_PROBLEM STATEMENT_
Answer these about the grow chamber interview:
1. What are the rough dimensions of each chamber?
2. What do workers sit on to reach the lower level of canopy?
3. What height does the average plant top out at?

Matthew: Okay. What's the background on how you started the grow chamber? Like how did you arrive at that and you know, the size it should be and all the tiers and everything? What's the background there?
David: Absolutely. We wanted something that was modular and we also wanted something that we could grow a single strain in a more monocrop approach, which is, you know, most traditional grow rooms, they have multiple strains in a room. They're organized around a calendar schedule of events for work. So we wanted to shrink that down and really work off of a what is best for each individual plant model. And so doing it at that 32-square foot meant that it had ship ability, it had a way of integrating into the building structure. And so to give a little bit of color there, each of these chambers acts as a support and integrates a catwalk in between, meaning that instead of building up on a mezzanine level on the second and third floor. The flooring is actually integrated into the units and allows very comfortable access to the plants and very comfortable working conditions. So the size of each chamber was really a factor of how we can do this in a scaled modular fashion and have that granular level of control over each chamber and the uniformity of the climate inside.
Matthew: Okay. And then so as you go from chamber to chamber, there is a, like, are you in a seat or how does that work?
David: Absolutely. So there are two levels of canopy in each chamber. Each chamber is roughly 4 feet wide, 8 feet long and 9 feet tall. For working on the upper level of canopy, you're just standing, very comfortable working position. And since both sides of the chamber open along the 8-foot access, you're never reaching in more than 24 inches to work with the plants. When it comes to working with the lower chamber, what we found is that a lot of the most common bench heights in the industry are between 24 and 36 inches, which means growers are doing a lot of bending and reaching and, and pots are heavy. So what we wanted to do is minimize that bend, minimize that reach. So our lower level is accessed from a essentially mechanics stool with pneumatic wheels. So people sit comfortably and can work with the plants without stretching and reaching. And it really allows for a nice comfortable working environment.
Matthew: Okay. And what have your clients' reactions been to this type of arrangement with the grow chamber and working with the chambers?
David: You know, they really like it compared to the traditional grow. I think a lot of the traditional grows were designed around an antiquated kind of version of cultivation. And this is really applying best practices to that. We're looking at workflow, we're looking at product flow through the facility and we want our employees to be comfortable. We want the cultivators to be comfortable so that they can put in a good day's work. And part of that is giving them a comfortable working environment. And if you're having people go up and down ladders holding things, there's a huge inherent risk of people falling and getting hurt. I've seen other cultivators try and grow vertical and they're using forklifts and series of pulleys. So we wanted to address the access issue and make it comfortable and replicatable and safe.
Matthew: Okay. And let's talk a little bit about plant height. I mean, what's the average plant height here and how do you make sure it works within the grow chamber?
David: Absolutely. So the average plant height tops out between 36 and 40 inches tall. What we've done is use a series of physical manipulations, trellising as well as the occasional photoperiod manipulation in order to control the overall plant size. We adjust the length of the vegetative phase for each strain based on their growth rate and so that they don't get too large. Now, there will be some genetics that have an enormous amount of stretch more based on some of those equatorial sativas that are much less common in today's cultivation that really are not going to work well in our system. But for the majority, the vast majority of modern genetics, it works extremely well.

_STORED DATA_
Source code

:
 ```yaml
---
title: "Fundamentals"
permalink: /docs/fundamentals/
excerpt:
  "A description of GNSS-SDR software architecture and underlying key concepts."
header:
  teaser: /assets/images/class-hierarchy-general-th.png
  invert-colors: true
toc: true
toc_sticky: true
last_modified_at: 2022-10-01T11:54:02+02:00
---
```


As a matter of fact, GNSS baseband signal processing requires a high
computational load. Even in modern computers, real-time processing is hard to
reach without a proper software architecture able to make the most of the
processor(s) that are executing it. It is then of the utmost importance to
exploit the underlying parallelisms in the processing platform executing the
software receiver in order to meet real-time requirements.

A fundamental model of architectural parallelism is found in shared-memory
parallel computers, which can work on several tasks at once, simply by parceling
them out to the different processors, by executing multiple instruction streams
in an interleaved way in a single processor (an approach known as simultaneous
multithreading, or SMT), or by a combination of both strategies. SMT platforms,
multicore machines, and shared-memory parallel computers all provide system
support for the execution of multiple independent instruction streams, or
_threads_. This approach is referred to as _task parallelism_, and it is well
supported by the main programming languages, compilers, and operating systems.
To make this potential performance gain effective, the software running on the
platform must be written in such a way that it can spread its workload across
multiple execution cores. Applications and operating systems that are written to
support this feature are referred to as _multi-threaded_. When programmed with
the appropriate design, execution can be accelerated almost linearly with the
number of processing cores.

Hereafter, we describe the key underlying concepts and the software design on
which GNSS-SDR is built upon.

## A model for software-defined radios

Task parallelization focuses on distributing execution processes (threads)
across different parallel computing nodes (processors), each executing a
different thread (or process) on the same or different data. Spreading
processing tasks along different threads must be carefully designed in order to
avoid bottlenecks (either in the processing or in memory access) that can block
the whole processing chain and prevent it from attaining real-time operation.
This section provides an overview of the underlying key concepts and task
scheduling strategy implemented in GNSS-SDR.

_ANSWER SECTION_
1. Roughly 4 feet wide, 8 feet long and 9 feet tall.
2. A mechanics stool with pneumatic wheels.
3. Between 36 and 40 inches tall.